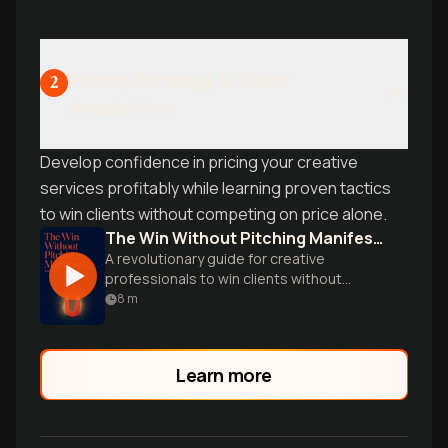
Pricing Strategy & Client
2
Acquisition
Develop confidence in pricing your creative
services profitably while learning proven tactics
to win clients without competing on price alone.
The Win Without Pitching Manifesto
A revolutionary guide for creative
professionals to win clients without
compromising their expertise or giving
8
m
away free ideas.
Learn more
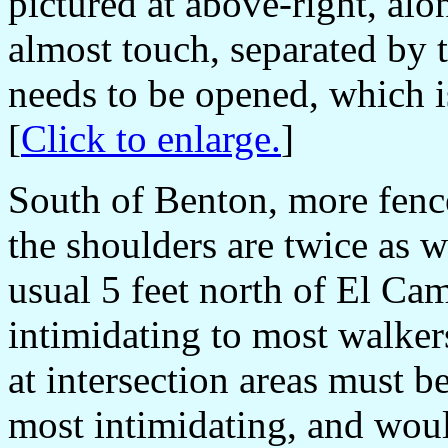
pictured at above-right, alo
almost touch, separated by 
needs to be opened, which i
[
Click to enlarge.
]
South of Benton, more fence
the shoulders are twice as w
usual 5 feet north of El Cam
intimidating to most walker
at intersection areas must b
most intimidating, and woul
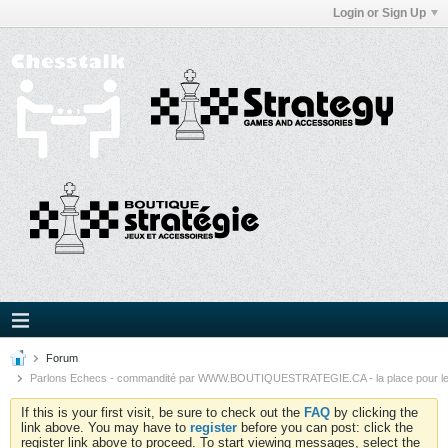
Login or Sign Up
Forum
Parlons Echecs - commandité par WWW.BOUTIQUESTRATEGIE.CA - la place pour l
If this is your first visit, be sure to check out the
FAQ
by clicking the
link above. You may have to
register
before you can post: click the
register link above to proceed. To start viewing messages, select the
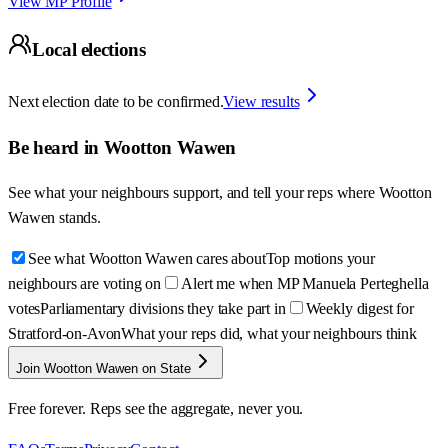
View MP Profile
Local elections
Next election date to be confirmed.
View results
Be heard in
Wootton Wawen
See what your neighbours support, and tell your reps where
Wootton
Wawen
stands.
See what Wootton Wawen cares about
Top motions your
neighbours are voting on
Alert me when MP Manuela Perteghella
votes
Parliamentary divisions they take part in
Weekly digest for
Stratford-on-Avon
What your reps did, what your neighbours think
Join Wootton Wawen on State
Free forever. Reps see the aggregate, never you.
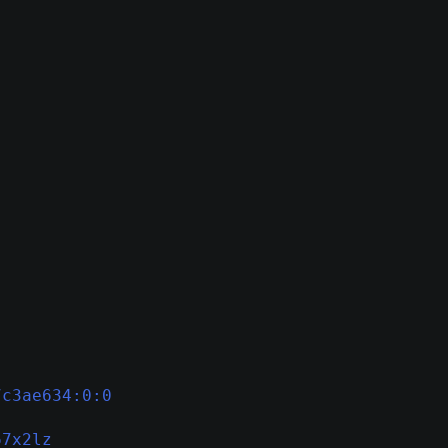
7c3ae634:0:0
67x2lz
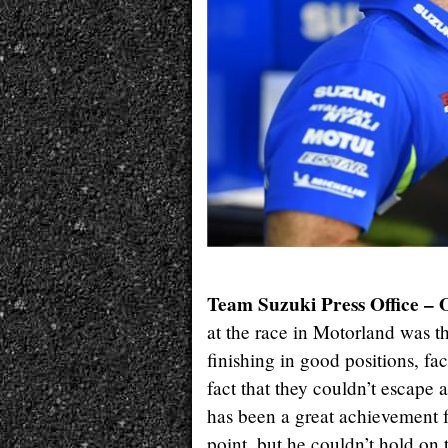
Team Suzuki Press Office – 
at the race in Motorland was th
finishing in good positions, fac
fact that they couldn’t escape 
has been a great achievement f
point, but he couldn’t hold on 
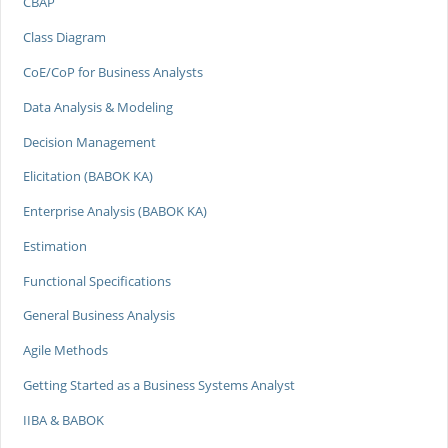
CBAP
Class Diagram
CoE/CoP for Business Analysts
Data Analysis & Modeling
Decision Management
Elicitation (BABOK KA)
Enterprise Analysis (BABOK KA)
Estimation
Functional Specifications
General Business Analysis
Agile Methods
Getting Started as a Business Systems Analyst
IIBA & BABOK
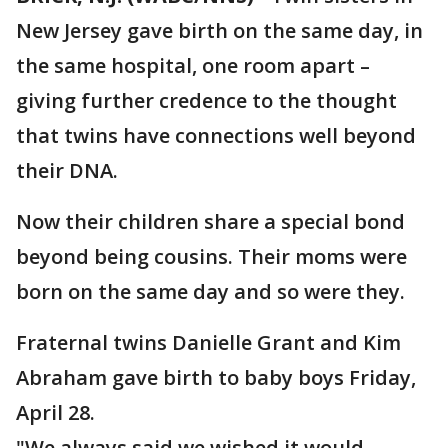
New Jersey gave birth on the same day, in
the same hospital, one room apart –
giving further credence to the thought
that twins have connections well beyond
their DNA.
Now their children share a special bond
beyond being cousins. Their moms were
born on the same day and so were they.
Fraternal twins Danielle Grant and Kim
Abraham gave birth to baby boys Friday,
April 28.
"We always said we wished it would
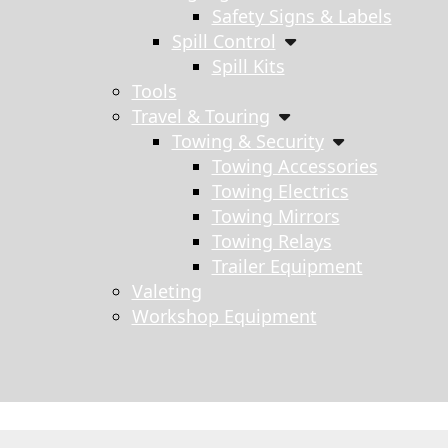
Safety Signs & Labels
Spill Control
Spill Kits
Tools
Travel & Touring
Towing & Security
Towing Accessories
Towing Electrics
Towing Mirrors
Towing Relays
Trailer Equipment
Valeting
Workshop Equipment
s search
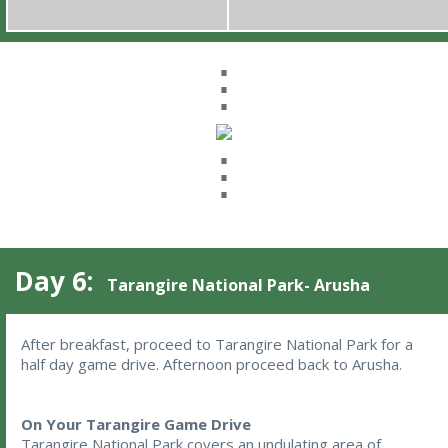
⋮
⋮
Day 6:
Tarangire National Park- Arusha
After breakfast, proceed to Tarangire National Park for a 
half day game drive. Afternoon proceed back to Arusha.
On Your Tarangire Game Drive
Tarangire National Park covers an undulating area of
◇ ◇ ◇ ◇ ◇ ◇ ◇
State only how many of the lines above contain the string "Tarangire".

ANSWER TO THIS TASK: 4